Es gibt zwei Orte beim Diakonischen Lernen: Der Unterricht findet zunächst im Klassenzimmer statt und wird dann am außerschulischen Lernort fortgesetzt. Dort ist nicht mehr die Lehrkraft »Vermittlerin« von Wissen, vielmehr gibt der besondere Lernort mit den Begegnungen, die dort stattfinden, zu lernen auf. Anschließend wird das Lernen wieder ins Klassenzimmer zurückverlagert bzw. findet es bei wiederkehrenden Praxiselementen parallel im Klassenzimmer statt. Damit ist Diakonisches Lernen von seiner Struktur her dreischrittig.
Abb. 1: Die zwei Orte des Diakonischen Lernens
Die Ziele im Diakonischen Lernen sind der Erwerb von Wissen und von Erfahrungen mit diakonischem Handeln. Schülerinnen und Schüler nehmen in diesem Lernarrangement Anliegen und Ausprägungen von Diakonie auf kognitiver und affektiver Ebene wahr, sammeln eigene praktische Erfahrungen mit diakonischem Handeln bzw. erlernen Fähigkeiten des diakonischen Handelns und reflektieren diese im Hinblick auf ihre Person und darüber hinausgehende gesellschaftlichen Zusammenhänge. Sie vertiefen durch diese nun reflektierten Erfahrungen ihr Wissen und den Blick auf Diakonie sowie die mit ihr verbundenen biblisch-christlichen Traditionen und können zugleich ihre Haltungen, ihre Werturteile und ihre Persönlichkeit weiterentwickeln.
Diakonisches Lernen ist damit eine zirkulierende Bewegung zwischen Theorie und Praxis, zwischen Sehen, Urteilen und Handeln.

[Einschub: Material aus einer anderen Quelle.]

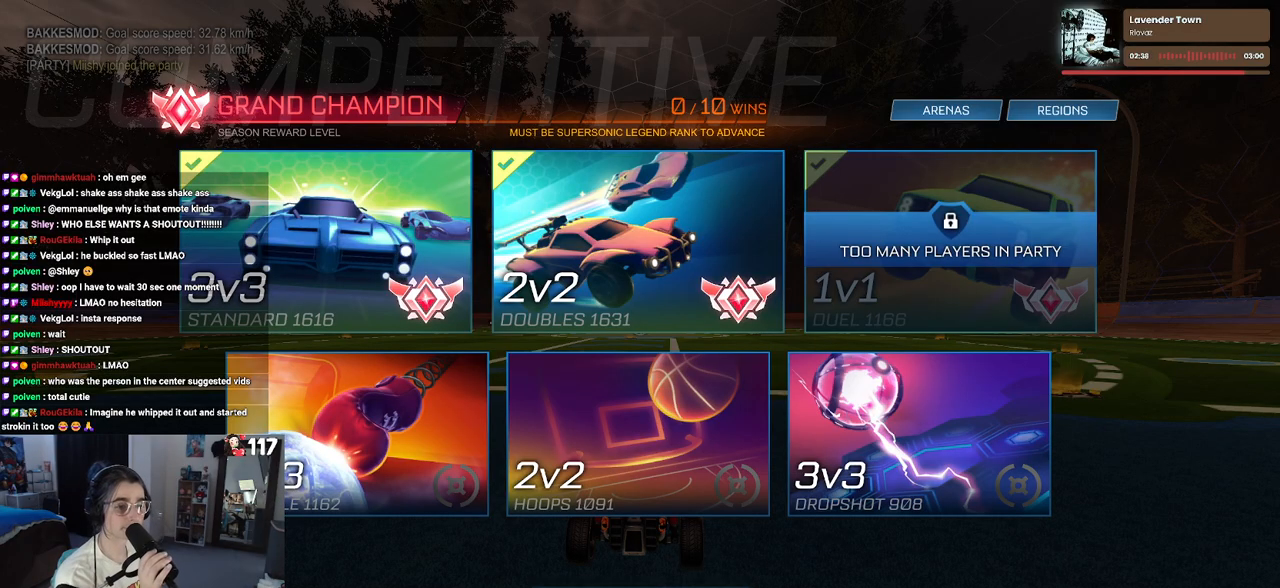
{"buttons": [], "left_stick": "center", "right_stick": "center", "events": []}
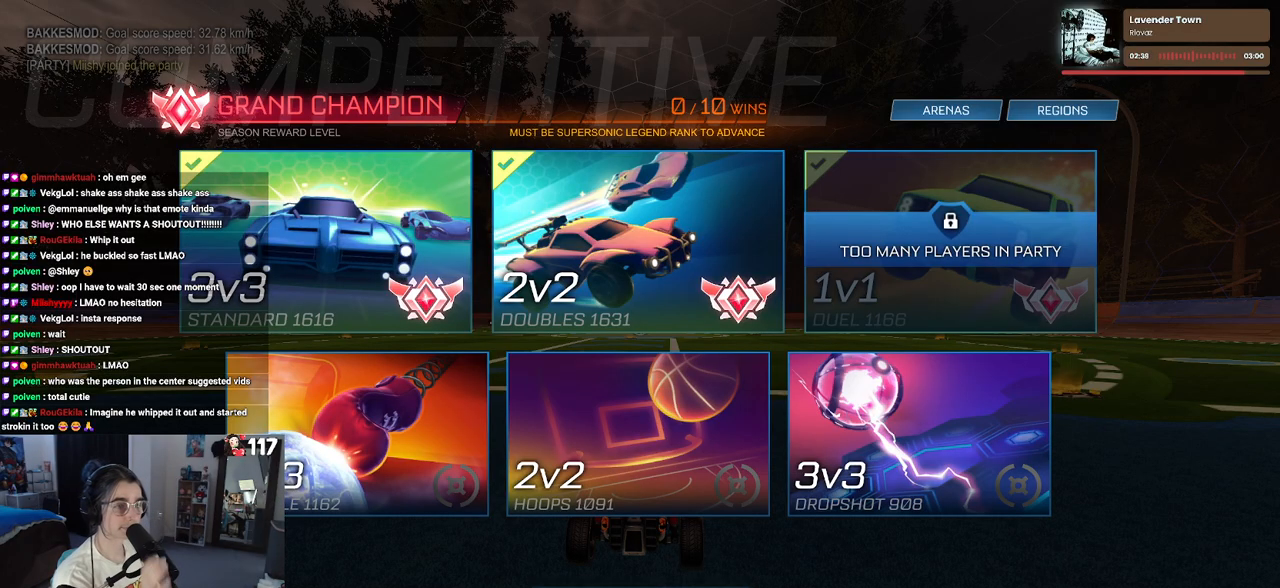
{"buttons": [], "left_stick": "center", "right_stick": "center", "events": [[400, "TRIANGLE", "down"], [483, "TRIANGLE", "up"]]}
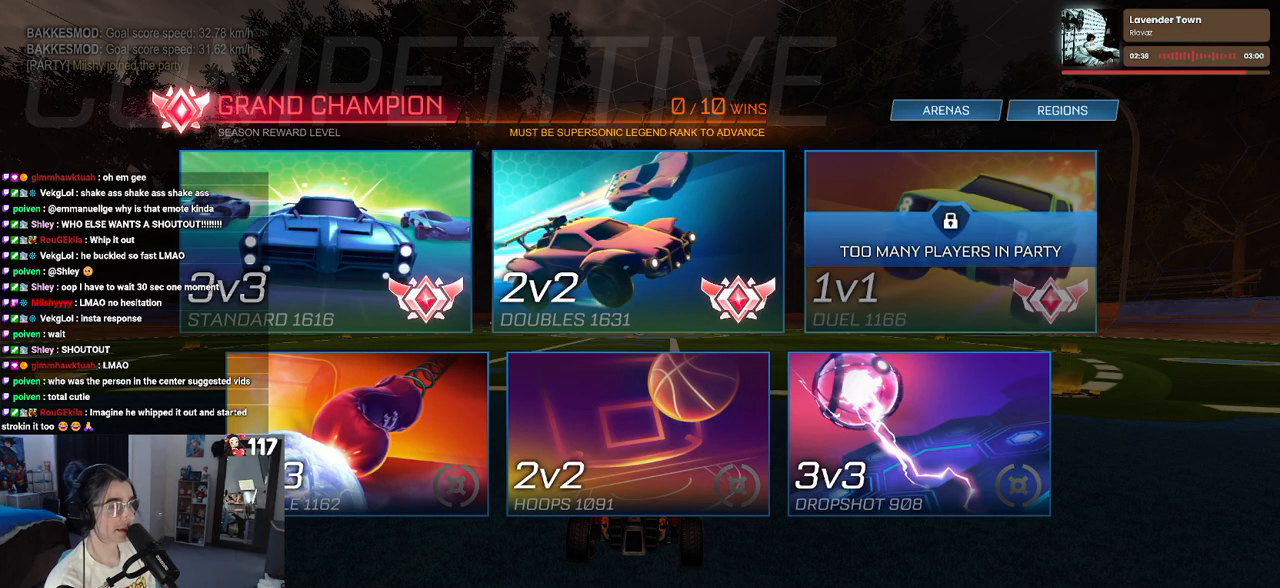
{"buttons": ["DPAD_LEFT"], "left_stick": "center", "right_stick": "center", "events": [[483, "DPAD_LEFT", "down"]]}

Bildlich gesprochen: Diakonisches Lernen steht auf zwei Beinen. ¹ Der Schwerpunkt kann sich je nach Zielsetzung und Situation von einem Bein zum anderen verlagern.
Das hier im Werkbuch entwickelte Verständnis von Diakonischem Lernen wird in Abschnitt 4.5 eingehend und im Gespräch mit anderen Konzeptionen Diakonischen Lernens dargelegt.
Abb. 2: Die zwei Beine des Diakonischen Lernens
1 Das Bild verwendet bereits Merkel 2009, 85.
2. Der Aufbau des »Diakonischen Lernens« – Kurzübersicht
Diakonisches Lernen beinhaltet, dass die Schüler und Schülerinnen »etwas« über und von Diakonie lernen. Aus Lehrersicht ist zunächst zu fragen, wie der »Gegenstand« beschaffen ist, das heißt, welche Facetten von Diakonie es gibt. Auch in Zeiten des kompetenzorientierten Unterrichts bleibt die fachliche Erschließung und Klärung der erste Schritt der Unterrichtsvorbereitung, da nur angesichts der Kenntnis der Inhalte die zu erwerbenden Kompetenzen sachgerecht formuliert werden können. Parallel dazu machen sich die gastgebenden sozialen und diakonischen Einrichtungen und Initiativen Gedanken darüber, aus welchen Gründen und mit welchen Zielen sie Schüler und Schülerinnen »hereinholen« und beteiligen möchten.
An zeitlich nächster, aber sachlich gleichrangiger Stelle folgen die religionspädagogischen Überlegungen. Sie betreffen die Fragen, was Kinder und Jugendliche aus entwicklungspsychologischer Sicht können und was sie brauchen, wie sich soziales Lernen in der Schule ereignen kann, d. h. welche Klippen hier zu überwinden sind, auf welchen (Kompetenz-)Ebenen Schüler etwas lernen können, welcher Grundstruktur das Lernen folgt, welche Traditionen und Konzeptionen des Diakonischen Lernens es bereits gibt und wie die Rollen von Lehrkräften und Anleitern der diakonischen Lernorte aussehen.
Diakonisches Lernen lebt von gelungenen Beispielen und deren Verbreitung. Unsere Best Practice-Fälle aus Grundschule, Mittelschule und Gymnasium zeigen einerseits Lehrern und Schülern, wie man die Sache konkret angehen kann, welche Orte und Aktionen sich anbieten, welche Schritte der Organisation zu unternehmen und welche Kompetenzen zu erwerben sind. Die Beispiele ermutigen andererseits auch Einrichtungen und Initiativen der sozialdiakonischen Träger, sich für Schule und Schüler zu öffnen.
Unter diese Kategorie der anregenden Beispiele fällt auch die Beschreibung von Unterrichtswegen, die sich der affektiv-erlebnisbezogenen Annäherung an das Thema Diakonie und deren Reflexion widmen (siehe das von E. Buck verfasste Kapitel 6).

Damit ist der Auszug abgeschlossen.